そんな高橋さんが、一念発起して料理人を志したのは、忘れられない経験があったからです。
仙臺牡蠣女将高橋華乃さん
「(大学時代の)カキ専門店でのアルバイト経験がきっかけ。(それまで)自分はあまりカキを食べてこなかったが、カキを食べて笑顔になって帰るお客さんを見て、『カキってこんなに人を笑顔にする力があるんだ!』と思って」
大学1年生で始めたアルバイトを機に、「カキの魅力」に引き込まれていったという高橋さん。

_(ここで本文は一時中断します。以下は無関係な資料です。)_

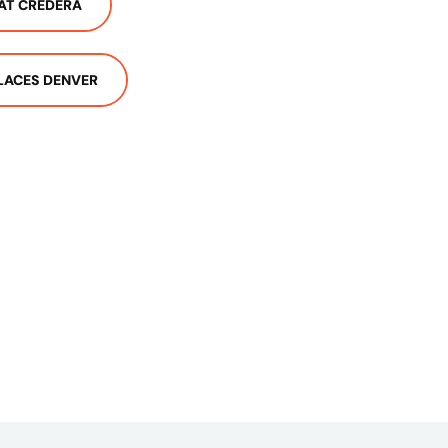
AT CREDERA
LACES DENVER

その姿を見逃さず、飲食の世界へ熱烈に誘ったのが、今でも「師匠」だという、アルバイト先の大将でした。
三陸うみのおきて 相馬慶一大将
「寿司もそうだしカキのむき方も全部そうだが、早いですよね、覚えるのが。最初は興味なくてもこれだ!って決めたらそこにいくのがすごくいい。途中何回も断られて、曖昧な返事もされたんですけど…」
仙臺牡蠣女将高橋華乃さん
「やっぱり、先生になろうとしていたので楽しそうだけど、うーん…と、迷いや揺らぎがあったが、『一緒にカキの世界を変えないか』と(大将に)言われた時に、『変えましょう!やりましょう!』と思って、その時に決意したかな」
その後、大学4年生の夏休みには、都内の高級寿司店で修行を積んだ高橋さん。技術を磨き、覚悟を固めた先にあったのが、アルバイト先の「社内独立制度」を利用して店を開くという決断でした。
三陸うみのおきて 相馬慶一大将
「本当であれば就職、一般企業に入るような子が、こうして飲食、生産現場に入って来てくれると楽しみ。」
3月19日、高橋さんの姿は大学にありました。
高橋華乃さん
Q.卒業おめでとうございます
「ありがとうございます!」
Q.学校生活どうでした?
「学校生活は本当に充実していて、(きょうは)いっぱい写真も撮れて、素敵な友人に囲まれたなって本当に思いました」
学びやを巣立つ、高橋さんの晴れ姿を見届けようと、岩手から、家族が駆けつけていました。店を開くと聞いた当初は、どう受け止めていたのでしょうか?
高橋さんのお母さん
「すごく不安でした。自宅では料理をする人ではなかったので、食べ専門の子が自分で調理するとは思ってなかったので…。でも東京にも行って成長したのが見られたし、本人の気持ちが固まってきてるんだなとも見られたので、親としては応援するしかない」
一番の応援者だからこそ、「これからが大事」と引き締めの言葉を贈ります。
高橋さんのお母さん
「今は興味本位で来る方とか、インスタ見たよ、という方々が多いと思うが、やっぱりリピートして、お店の味がおいしいからまた行こうという人たちが来ていただけるといいのかなと思う」
高橋華乃さん
「うんうん」
カキに魅せられ、「料理人」という人生に舵を切った高橋さん。「周囲の支え」と「カキへの愛情」を力に、その名の通り、「牡蠣女将」として歩んでいく覚悟です。
仙臺牡蠣女将 高橋華乃さん
「また来たいって思っていただいたり、カキを通して宮城、仙台の魅力を感じていただけるお店にしたい」
「仙臺牡蠣女将」は日曜・祝日が定休日で、完全予約制となっています。※その他、不定休あり
予約は、専用サイト、「TableCheck」で受け付けているということです。